When Ben Wallace signed on the dotted line last July 13, title expectations rose as high as his Afro.
The Bulls didn’t achieve their goal, but Wallace already is looking forward to next season.
“The sky is the limit for this team,” Wallace said. “We have young guys now who have more playoff experience. They’re walking away with a stinger, but that will force them to work harder in the summer. Next year, Luol Deng and Ben Gordon, those guys can be All-Stars.
“This team showed a lot of character. Losing [stinks]. But these guys came to work every night. Every game, every practice, every shootaround, these guys brought it. I’m proud of the way they played. They took pressure off me.”
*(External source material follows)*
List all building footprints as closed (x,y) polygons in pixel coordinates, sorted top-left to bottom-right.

Fighting a sore back, Wallace looked sluggish for the second straight game, finishing with seven rebounds in 28 minutes 41 seconds. The Pistons grabbed 14 offensive rebounds.
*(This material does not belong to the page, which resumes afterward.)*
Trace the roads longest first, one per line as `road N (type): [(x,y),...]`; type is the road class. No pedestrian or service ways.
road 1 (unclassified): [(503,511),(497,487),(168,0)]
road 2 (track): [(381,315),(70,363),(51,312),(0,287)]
After one, which Richard Hamilton converted into a Pistons jumper, coach Scott Skiles yanked Wallace for a hobbled Andres Nocioni. Wallace sat for the final 5:52 of the third quarter and first 1:58 of the fourth.
“At the end of the night, I gave everything I had,” Wallace said. “But it wasn’t good enough.”
Will Wallace cheer for his former team now that it has dispatched his current team?
“I’m a basketball fan, so I watch all the games,” Wallace said. “But I don’t cheer for nobody.”
Rotation roulette
For the second time this series, Tyrus Thomas passed Nocioni in the rotation. The move happened as much for energy as injury.
Beyond Nocioni battling plantar fasciitis in his right foot, Skiles said if the Bulls are hitting their perimeter shots, Thomas’ energy and athleticism provide the better option.
Nocioni ended up playing 19 minutes to Thomas’ 15 and gritted through a 10-point, six-rebound performance.
A fine time
For the second time in three home games, Wallace arrived later than the Bulls’ required reporting time. He had company.
Guard Chris Duhon arrived at 5:38 p.m., eight minutes past the deadline and seven minutes before Wallace. Gordon barely beat the deadline.
But unlike Game 3, no team fines were levied.
“It took Pax (general manager John Paxson) well over an hour to get down here,” Skiles said. “[Thursday] was unruly traffic. So there won’t be anything happening tonight.”
Can’t Skiles fine Paxson?
“No, much as I’d like to,” Skiles said, chuckling. “Pax can arrive when he wants.”
Layups
Gordon finished his postseason with a string of 33 straight made free throws, a franchise playoff record. Chet Walker made 27 straight in 1975. … With 11 points and 11 assists, Kirk Hinrich posted his fourth straight double-double for the first time in his career.